**** SUPPLIED TEXT
Mural unveiled at St. Patrick’s Cathedral sends a message on immigration
Share
NEW YORK (RNS) — A 25-foot mural at St. Patrick’s Cathedral in Manhattan, unveiled last week and blessed during Sunday Mass (Sept. 21), honors generations of immigrants to New York, taking on a new meaning in today’s political climate.
“Some have asked me, are you trying to make a statement about immigration?” said Cardinal Timothy Dolan, archbishop of New York, during a press conference on Thursday. “Well, sure we are.”
The mural, “What’s So Funny About Peace, Love and Understanding,” was two years in the making and spans the three-wall entrance of the 146-year-old cathedral. Created by Brooklyn-based painter Adam Cvijanovic, it features life-sized, realistic portraits of Irish immigrants fleeing famine in the 19th century, alongside contemporary Latino, Asian and Black immigrants, shown with backpacks and determined expressions. Mother Frances Cabrini, the first American citizen to be canonized and the patron saint of immigrants, is depicted among them.
Reporters from across New York and the United States crowded into St. Patrick’s on Thursday to snap photos of the new mural, a rare art commission for the historic cathedral. It comes as crackdowns on immigration and deportation raids have swept across the country as ordered by the Trump administration. Many people living in New York, a city home to millions of immigrants, wonder about the future of their communities.
Dolan’s mother, Shirley Jean Radcliffe Dolan, is captured in the painting among the Irish immigrants, though it was Dolan’s great-grandparents who arrived to New York from Ireland.
“That was a surprise to me,” Dolan said to reporters. “If you can’t pick her out, she’s the one with the Saks Fifth Avenue bag and the bottle of Jameson in the bag.”
Cardinal Timothy Dolan, archbishop of New York, left, with artist Adam Cvijanovic, unveils a new mural painted by Cvijanovic at St. Patrick’s Cathedral, Sept. 17, 2025, in New York. The mural, which is the largest permanent artwork commissioned for the cathedral in its 146-year history, celebrates the 1879 Apparition at Knock, Ireland, the faith of generations of immigrants to New York and the service of New York City’s first responders. (Diane Bondareff/AP Content Services for the Archdiocese of New York)
One of the panels on the Fifth Avenue side wall portrays five New York City first responders with an angel holding a firefighter’s helmet above them. Another shows historic Catholic leaders such as Archbishop John Joseph Hughes, the first Archbishop of New York, who initiated the construction of St. Patrick’s Cathedral; Dorothy Day, founder of the Catholic Worker movement; Pierre Toussaint, the Haiti-born philanthropist and former slave buried in the cathedral’s crypt; and Kateri Tekakwitha, the first Native American saint.
********
**** ENTRIES SUPPLIED
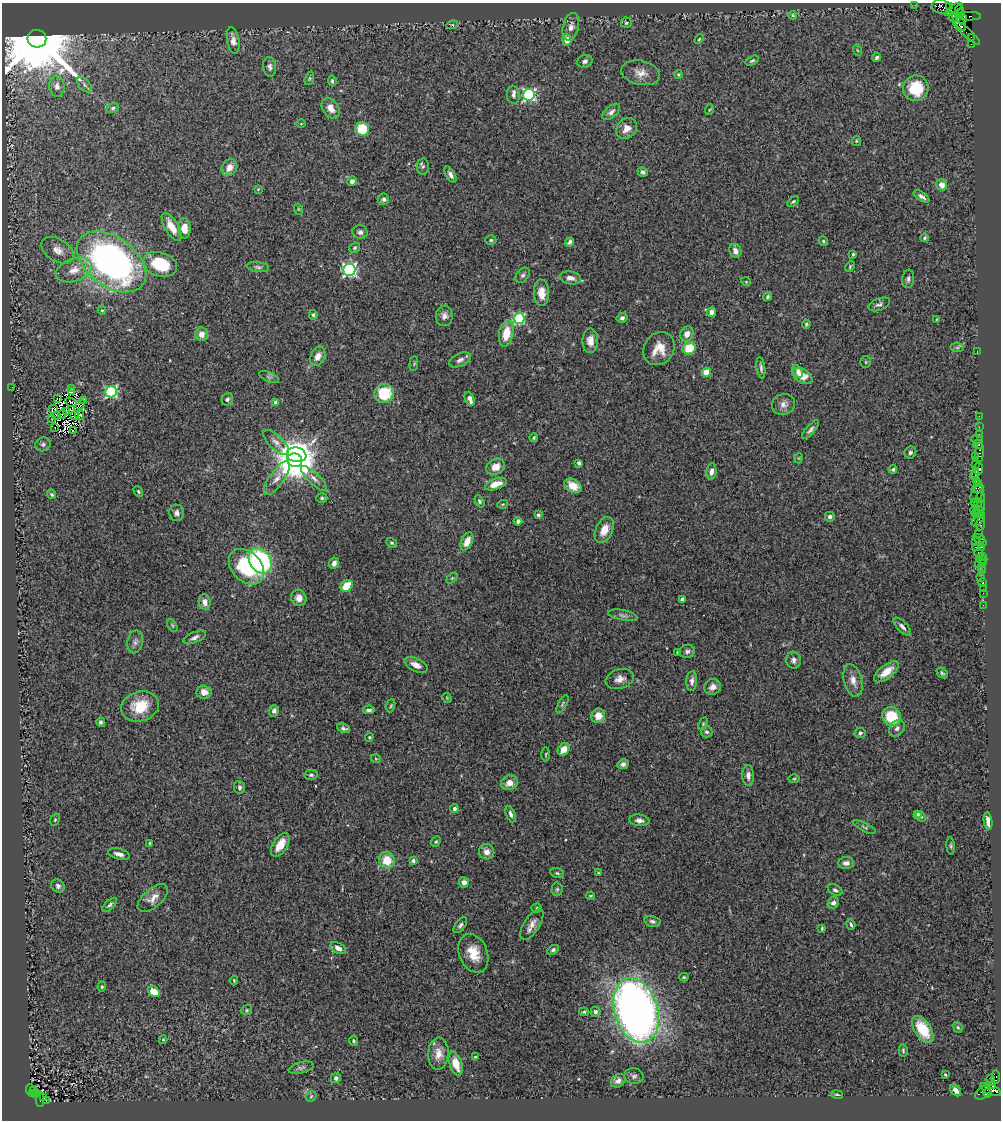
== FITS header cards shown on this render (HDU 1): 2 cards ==
NAXIS1  =                  999
NAXIS2  =                 1118

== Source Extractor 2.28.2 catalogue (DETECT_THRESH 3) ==
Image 999 x 1118 px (HDU 1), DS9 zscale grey, 1 PNG px = 1 image px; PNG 1003 x 1122 px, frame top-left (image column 1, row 1118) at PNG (2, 3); each listed source drawn as its Kron ellipse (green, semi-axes under 4 px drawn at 4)
Background 0.989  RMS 0.042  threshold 0.126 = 3 sigma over >= 5 px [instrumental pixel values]
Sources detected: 320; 4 with non-positive FLUX_AUTO (blend fragments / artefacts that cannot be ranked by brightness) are neither listed nor drawn; the other 316 listed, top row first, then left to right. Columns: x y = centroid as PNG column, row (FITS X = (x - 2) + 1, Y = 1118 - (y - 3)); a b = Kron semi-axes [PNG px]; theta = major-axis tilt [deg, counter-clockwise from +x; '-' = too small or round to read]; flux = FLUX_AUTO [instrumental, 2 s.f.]
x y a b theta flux
915 5 2 2 - 21
941 7 9 7 -16 570
949 7 3 3 - 64
954 9 10 4 34 520
959 9 4 3 - 120
959 14 5 3 - 39
793 15 4 3 - 3.6
969 16 11 4 -1 94
953 17 5 4 - 670
962 19 5 4 - 1100
959 21 10 4 -60 1100
626 23 5 5 - 4.9
452 25 6 4 16 3.6
571 27 14 8 76 20
967 33 17 3 -41 250
971 37 4 2 - 57
37 39 9 9 - 58000
699 39 5 3 - 2.9
233 40 13 6 -80 17
567 40 5 5 - 30
971 44 2 2 - 15
857 50 6 3 -70 3.1
877 57 4 4 - 6.9
585 61 8 6 20 10
752 61 7 4 28 4.8
270 67 10 6 -82 10
641 73 19 12 -12 30
678 74 4 4 - 4
309 78 7 4 71 4.7
332 81 5 3 - 4.6
84 85 9 5 -46 8.3
57 86 11 7 -83 18
916 88 13 12 - 110
513 95 9 6 -85 10
529 95 6 5 - 520
113 108 6 5 - 5.5
331 108 11 7 -55 23
709 110 5 3 - 2.7
611 112 11 5 41 11
301 124 5 3 - 2.2
627 128 11 9 47 29
362 129 7 7 - 82
856 141 5 4 - 3.1
229 167 9 7 59 25
423 167 8 6 88 7.2
643 172 5 4 - 7.1
450 175 9 4 -60 11
352 181 5 4 - 10
942 185 6 5 - 23
258 189 3 2 - 2.3
922 196 9 4 -33 9.1
383 199 6 5 - 7.2
793 201 6 3 36 4.4
298 209 5 3 - 2.7
172 227 16 6 -59 38
184 228 10 6 90 33
360 232 7 7 - 9
925 238 4 4 - 4.9
491 240 5 4 - 4.5
823 241 5 4 - 3.8
570 242 5 3 - 7.9
354 248 6 4 34 5.1
58 250 18 11 -32 27
735 251 7 6 - 16
853 254 4 3 - 4.1
111 262 39 24 -36 1100
160 264 17 12 -18 130
258 267 11 5 -8 7.7
850 267 6 4 64 3.7
74 270 18 11 20 40
349 270 6 6 - 690
523 275 8 6 50 7.7
570 278 11 6 -10 16
908 279 9 6 83 8.9
746 282 5 3 - 2.2
542 293 13 7 -87 33
768 297 4 4 - 5.6
879 304 11 6 21 9.7
102 310 4 3 - 3
712 312 5 4 - 15
313 315 5 4 - 6.3
444 316 10 8 84 15
622 318 5 4 - 7.7
519 319 5 5 - 340
937 319 4 2 - 2.1
806 324 4 4 - 4.3
506 333 13 7 79 61
201 334 7 6 - 20
687 334 8 6 65 24
590 341 12 8 -90 27
957 347 7 4 0 5.9
689 348 7 6 - 71
659 349 17 15 53 49
977 351 3 2 - 15
318 356 10 7 62 18
460 360 12 6 26 12
866 362 6 5 - 4.5
414 364 7 3 85 3.4
761 368 11 3 -82 7.6
798 371 6 4 -58 10
706 372 4 4 - 74
802 376 11 6 -31 35
269 377 11 4 -23 7.1
12 387 3 2 - 3.2
71 389 3 2 - 1.9
71 392 3 2 - 1.3
111 392 6 5 - 430
384 393 10 9 - 120
57 399 4 3 - 32
227 399 6 5 - 6.7
470 399 7 4 -67 15
83 401 3 2 - 2.1
71 402 6 3 -30 2.2
276 403 4 4 - 27
784 404 11 10 - 17
80 406 7 3 58 1.1
53 409 5 4 - 3.4
67 412 3 2 - 1.5
62 414 5 2 - 0.95
57 415 2 2 - 2
75 415 4 2 - 2
80 415 6 3 -90 3.3
979 416 2 2 - 23
52 418 3 2 - 3.1
55 427 2 2 - 64
979 427 2 2 - 22
73 430 2 2 - 0.93
810 430 12 4 49 8.7
979 434 2 2 - 31
534 438 4 3 - 3.7
977 439 6 2 -18 110
276 442 16 7 -44 17
43 444 7 7 - 7.8
978 444 5 3 - 80
910 452 6 5 - 7
980 452 10 3 88 160
297 455 10 7 -11 2700
975 456 3 2 - 56
799 458 5 3 - 2.3
295 460 7 6 - 8400
579 463 4 4 - 6.3
975 464 3 3 - 110
496 467 10 7 30 30
893 469 4 4 - 5.3
978 469 6 4 86 100
711 471 8 5 84 14
975 475 5 3 - 230
277 478 20 7 55 25
314 478 17 5 -43 17
976 480 4 3 - 44
979 483 4 2 - 47
496 484 11 5 19 34
573 486 9 6 -29 35
978 488 6 3 28 260
138 491 5 4 - 3.8
51 494 5 4 - 4.5
977 494 9 5 61 310
981 497 6 3 -84 100
322 498 5 5 - 5.1
480 501 6 4 -60 4.5
974 502 2 2 - 33
503 504 5 3 - 2.8
977 504 3 2 - 63
981 506 6 2 -89 250
975 510 4 3 - 180
978 510 5 3 - 130
177 513 8 7 - 11
977 514 5 3 - 120
538 515 3 3 - 3.9
981 516 3 2 - 47
830 517 5 5 - 7.8
978 520 7 4 42 200
518 521 4 4 - 10
981 523 7 3 81 180
604 530 14 8 65 33
979 533 2 2 - 48
979 538 6 4 -25 120
467 541 9 5 64 26
975 541 4 2 - 100
982 542 3 2 - 66
392 543 6 4 -30 4.5
975 547 3 2 - 160
982 547 3 2 - 68
979 553 4 3 - 140
982 556 3 2 - 59
982 559 6 3 -21 90
260 561 14 10 -55 370
334 563 6 4 67 12
982 563 2 2 - 41
978 564 2 2 - 480
246 567 20 14 -45 220
981 567 3 2 - 86
982 571 2 2 - 19
452 578 6 4 44 3.8
981 578 2 2 - 4.8
983 582 3 3 - 79
347 586 7 5 43 63
983 588 2 2 - 12
983 593 2 2 - 32
299 598 8 7 - 20
682 599 4 3 - 17
205 602 8 6 -82 17
983 605 2 2 - 15
623 615 15 5 -10 9.8
172 625 7 4 -60 4
902 627 11 5 -47 12
195 637 12 5 24 11
135 642 11 8 77 13
687 651 8 6 18 9
678 652 4 3 - 3.6
794 660 8 7 - 12
416 665 12 6 -25 22
886 672 15 6 37 39
942 673 6 4 -42 5.1
620 679 14 9 16 20
853 680 17 9 -76 25
692 681 10 5 84 12
713 687 8 7 - 17
204 692 7 6 - 19
447 698 5 4 - 3.2
562 704 10 4 62 4.8
140 706 19 15 15 83
391 706 7 4 71 3.9
369 710 6 4 3 7.4
274 711 6 5 - 11
598 716 7 7 - 38
892 716 10 9 - 96
101 722 5 4 - 7
703 724 7 4 65 3.7
344 728 7 4 -24 6.4
897 728 9 7 49 10
707 732 6 5 - 6.1
860 733 5 5 - 5.6
369 737 4 3 - 3.2
564 749 7 5 48 30
546 754 7 3 89 3
376 759 5 3 - 2.6
623 764 6 4 25 8.5
311 775 6 5 - 5.6
748 775 10 6 -88 14
794 779 6 4 1 3.4
509 783 8 7 - 25
240 787 6 5 - 7.1
454 809 4 4 - 9.4
511 814 8 4 -69 9.3
918 814 4 3 - 4
921 817 6 4 -48 4.4
55 820 6 4 69 3.7
639 820 10 5 -8 11
988 821 8 4 -82 15
865 827 12 4 -27 5.6
436 842 6 4 48 4.2
150 843 4 3 - 3.7
280 845 13 7 58 41
951 846 9 3 -85 4.5
487 852 8 7 - 17
119 854 11 5 -15 15
387 860 8 8 - 60
413 861 4 3 - 7.7
846 863 8 6 1 12
557 873 7 4 -12 4.6
598 873 3 2 - 2.5
464 882 5 5 - 19
58 886 7 6 - 8.4
557 889 6 5 - 5.1
835 890 8 5 -29 6.3
591 896 4 3 - 3.1
153 898 18 9 41 25
833 903 6 5 - 11
110 905 9 4 44 6.7
537 908 5 4 - 4.5
652 921 8 5 -12 7.9
532 924 17 8 57 23
851 924 5 3 - 4.8
460 925 9 5 54 7.6
822 928 4 2 - 3.3
338 948 8 5 -28 17
553 950 6 4 28 6.5
473 953 20 14 -68 61
684 977 4 4 - 3.5
234 980 4 3 - 2.8
102 987 5 4 - 4.5
154 992 6 5 - 44
247 1010 6 4 39 4.1
636 1010 33 21 -72 2300
584 1012 5 3 - 3.6
595 1012 5 5 - 7.2
958 1027 6 4 -68 3.8
923 1029 15 8 -57 68
163 1040 4 3 - 3.5
353 1041 5 4 - 4
903 1050 6 4 -77 4.3
438 1054 16 10 86 29
475 1057 4 4 - 3.4
456 1064 12 6 -70 38
301 1068 13 5 15 9.2
945 1075 3 2 - 3
634 1076 9 8 - 9.8
996 1077 7 3 87 120
336 1078 5 5 - 7.6
991 1079 2 2 - 15
618 1081 8 6 37 14
993 1086 4 3 - 200
30 1090 5 2 - 230
33 1090 4 3 - 77
956 1090 7 4 -51 15
991 1090 11 5 -24 860
983 1092 9 5 37 250
32 1093 4 2 - 67
987 1093 4 3 - 200
36 1094 3 2 - 180
837 1094 6 2 -11 3.2
311 1096 6 4 45 4.1
43 1097 4 3 - 86
40 1100 7 2 90 380
46 1100 3 2 - 140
********
Continue the article on the St. Patrick's Cathedral mural, starting after its final paragraph.

◆ RESPONSE
Dolan said the commission was inspired by the apparition at Knock, an apparition of Mary reported in County Mayo, Ireland, in 1879, a location the archbishop has visited numerous times.
“Immigrants are children of God,” Dolan said during the press conference. “The people of Israel in the Old Testament and the people formed by Jesus Christ have been challenged to always be warm and embracing for the immigrants. So, the fact that the church would mirror that, no surprise at all.”
Dolan has criticized anti-immigrant rhetoric and echoed support of the Catholic Church’s ministry to migrants, although he has seemingly maintained a cordial relationship with President Donald Trump. The cardinal sits on the national Religious Liberty Commission, which Trump established earlier this year.
Immigrants are featured in a panel of a new mural painted by artist Adam Cvijanovic at St. Patrick’s Cathedral, Sept. 18, 2025, in New York. (RNS photo/Fiona Murphy)
“If we look at the people in the pews in daily Mass, most people are immigrants,” the Rev. Enrique Salvo, the rector of St. Patrick’s Cathedral, told RNS. “Therefore, we have to see the dignity of the human person in everyone. No matter what the political viewpoints are, that we put (them) aside when we are encountering one on one.”
Cvijanovic, a self-taught painter from Massachusetts known for creating large historical landscapes, said that although the mural’s concept predates today’s political battles over migration, he is glad it speaks to the present moment.
“We didn’t know that this was going to happen quite like this,” Cvijanovic said. “But now, I feel truly grateful to be able to take a stand about it, and to give a place where people who are being told that they don’t belong, that they belong.”
In the mural, streams of gold leaf oil paint fall down from the heavenly realm onto those below, all of whom were modeled from real people. Even the Lamb of God, painted as a small lamb on the south wall to depict Jesus, was drawn based on a lamb in New Jersey, Cvijanovic said.
Choir members admire panels of a new mural painted by artist Adam Cvijanovic at its unveiling at St. Patrick’s Cathedral on Sept. 17, 2025, in New York. (Diane Bondareff/AP Content Services for the Archdiocese of New York)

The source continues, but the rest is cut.